# Thinking about getting into beekeeping



## couscous (Jul 10, 2013)

I am hoping to get into beekeeping and this looks like just the forum to answer my questions.


----------



## scorpionmain (Apr 17, 2012)

Yup, and welcome.


----------



## Birdman (May 8, 2009)

Welcome.


----------



## NewJoe (Jul 1, 2012)

lots of good information here...welcom


----------



## Slow Modem (Oct 6, 2011)

Welcome. I would suggest reading all you can on this thread and others (there's plenty to choose from!).
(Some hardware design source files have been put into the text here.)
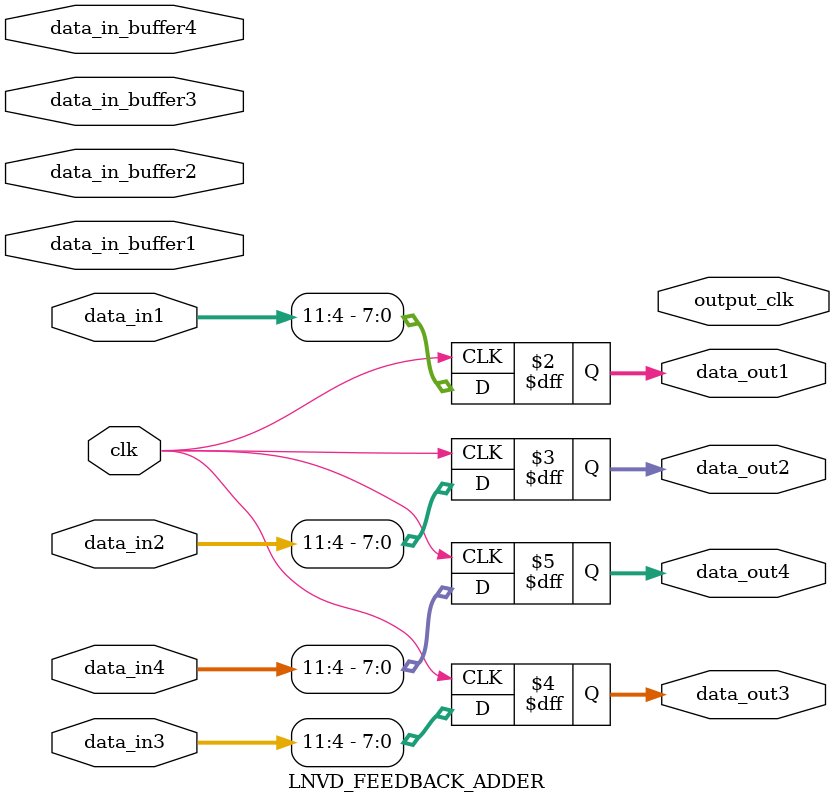
<source format=v>
/* Author: 	Evan Newell
	Date:   	April 6, 2024
	Project: LNVD
	
	Input: * 250 KHz clk
			 * 4 x 12 bit values
			 * 4 x 12 bit values from process delay buffer
	
	Output: *4 x 12 bit values summed from the 2 inputs

			  
	Credit: 
	* Silas Waxter and Aaron Jobe (Team member for research and troubleshooting support)

	Contact: (541)527-0767 *** neweleva000@gmail.com
*/

module LNVD_FEEDBACK_ADDER(
	input  clk,
	input  [11:0] data_in1,
	input  [11:0] data_in2,
	input  [11:0] data_in3,
	input  [11:0] data_in4,
	input  [11:0] data_in_buffer1,
	input  [11:0] data_in_buffer2,
	input  [11:0] data_in_buffer3,
	input  [11:0] data_in_buffer4,
	output reg [7:0] data_out1,
	output reg [7:0] data_out2,
	output reg [7:0] data_out3,
	output reg [7:0] data_out4,
	output output_clk
);

	always @(posedge clk) begin
		data_out1 <= data_in1[11:4];
		data_out2 <= data_in2[11:4];
		data_out3 <= data_in3[11:4];
		data_out4 <= data_in4[11:4];
	end

endmodule
</source>
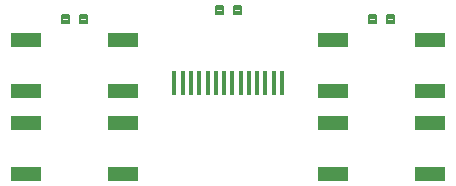
<source format=gbp>
G75*
%MOIN*%
%OFA0B0*%
%FSLAX25Y25*%
%IPPOS*%
%LPD*%
%AMOC8*
5,1,8,0,0,1.08239X$1,22.5*
%
%ADD10R,0.01378X0.07874*%
%ADD11C,0.00750*%
%ADD12R,0.10000X0.05000*%
D10*
X0058577Y0062913D03*
X0061333Y0062913D03*
X0064089Y0062913D03*
X0066845Y0062913D03*
X0069601Y0062913D03*
X0072357Y0062913D03*
X0075113Y0062913D03*
X0077868Y0062913D03*
X0080624Y0062913D03*
X0083380Y0062913D03*
X0086136Y0062913D03*
X0088892Y0062913D03*
X0091648Y0062913D03*
X0094404Y0062913D03*
D11*
X0123547Y0085903D02*
X0125797Y0085903D01*
X0125797Y0083153D01*
X0123547Y0083153D01*
X0123547Y0085903D01*
X0123547Y0083902D02*
X0125797Y0083902D01*
X0125797Y0084651D02*
X0123547Y0084651D01*
X0123547Y0085400D02*
X0125797Y0085400D01*
X0129547Y0085903D02*
X0131797Y0085903D01*
X0131797Y0083153D01*
X0129547Y0083153D01*
X0129547Y0085903D01*
X0129547Y0083902D02*
X0131797Y0083902D01*
X0131797Y0084651D02*
X0129547Y0084651D01*
X0129547Y0085400D02*
X0131797Y0085400D01*
X0080615Y0088855D02*
X0078365Y0088855D01*
X0080615Y0088855D02*
X0080615Y0086105D01*
X0078365Y0086105D01*
X0078365Y0088855D01*
X0078365Y0086854D02*
X0080615Y0086854D01*
X0080615Y0087603D02*
X0078365Y0087603D01*
X0078365Y0088352D02*
X0080615Y0088352D01*
X0074615Y0088855D02*
X0072365Y0088855D01*
X0074615Y0088855D02*
X0074615Y0086105D01*
X0072365Y0086105D01*
X0072365Y0088855D01*
X0072365Y0086854D02*
X0074615Y0086854D01*
X0074615Y0087603D02*
X0072365Y0087603D01*
X0072365Y0088352D02*
X0074615Y0088352D01*
X0029434Y0085903D02*
X0027184Y0085903D01*
X0029434Y0085903D02*
X0029434Y0083153D01*
X0027184Y0083153D01*
X0027184Y0085903D01*
X0027184Y0083902D02*
X0029434Y0083902D01*
X0029434Y0084651D02*
X0027184Y0084651D01*
X0027184Y0085400D02*
X0029434Y0085400D01*
X0023434Y0085903D02*
X0021184Y0085903D01*
X0023434Y0085903D02*
X0023434Y0083153D01*
X0021184Y0083153D01*
X0021184Y0085903D01*
X0021184Y0083902D02*
X0023434Y0083902D01*
X0023434Y0084651D02*
X0021184Y0084651D01*
X0021184Y0085400D02*
X0023434Y0085400D01*
D12*
X0009053Y0032720D03*
X0009053Y0049720D03*
X0009053Y0060280D03*
X0009053Y0077280D03*
X0041565Y0077280D03*
X0041565Y0060280D03*
X0041565Y0049720D03*
X0041565Y0032720D03*
X0111416Y0032720D03*
X0111416Y0049720D03*
X0111416Y0060280D03*
X0111416Y0077280D03*
X0143927Y0077280D03*
X0143927Y0060280D03*
X0143927Y0049720D03*
X0143927Y0032720D03*
M02*

</source>
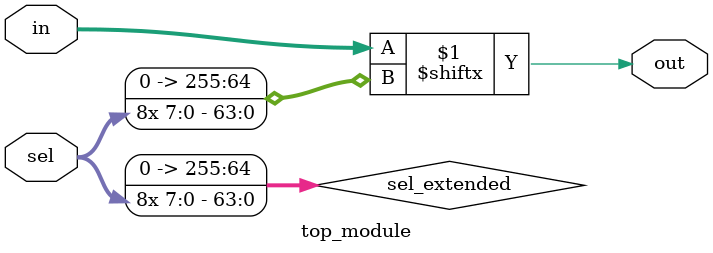
<source format=sv>
module top_module (
	input [255:0] in,
	input [7:0] sel,
	output  out
);

wire [(2 ** 8) - 1:0] sel_extended; // Define a wire for extending the sel input

assign sel_extended = {8{sel}}; // Extend sel input to match the size of in

assign out = in[sel_extended]; // Assign the selected bits from in to out based on sel_extended

endmodule

</source>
Beekeeping For Dummies is a good entry-level book that covers the basics in an understandable way.

Caution: Beekeeping can become addictive (especially if you like homegrown honey and beeswax). 

PS: I know where Pelham is. I used to drive a truck for Oil-Dri in Ochlocknee.


----------



## AmericasBeekeeper (Jan 24, 2010)

Welcome!


----------



## Michael Bush (Aug 2, 2002)

Run away quickly! There is still hope for you! Once you are addicted it will be too late!


----------



## biggraham610 (Jun 26, 2013)

Mike isnt telling small tales, I had no Idea, I had a bone of OCD in my body.........now, I reconsider the thought:lpf: G


----------



## Lazer128 (Dec 15, 2012)

Welcome to the site! :thumbsup:


----------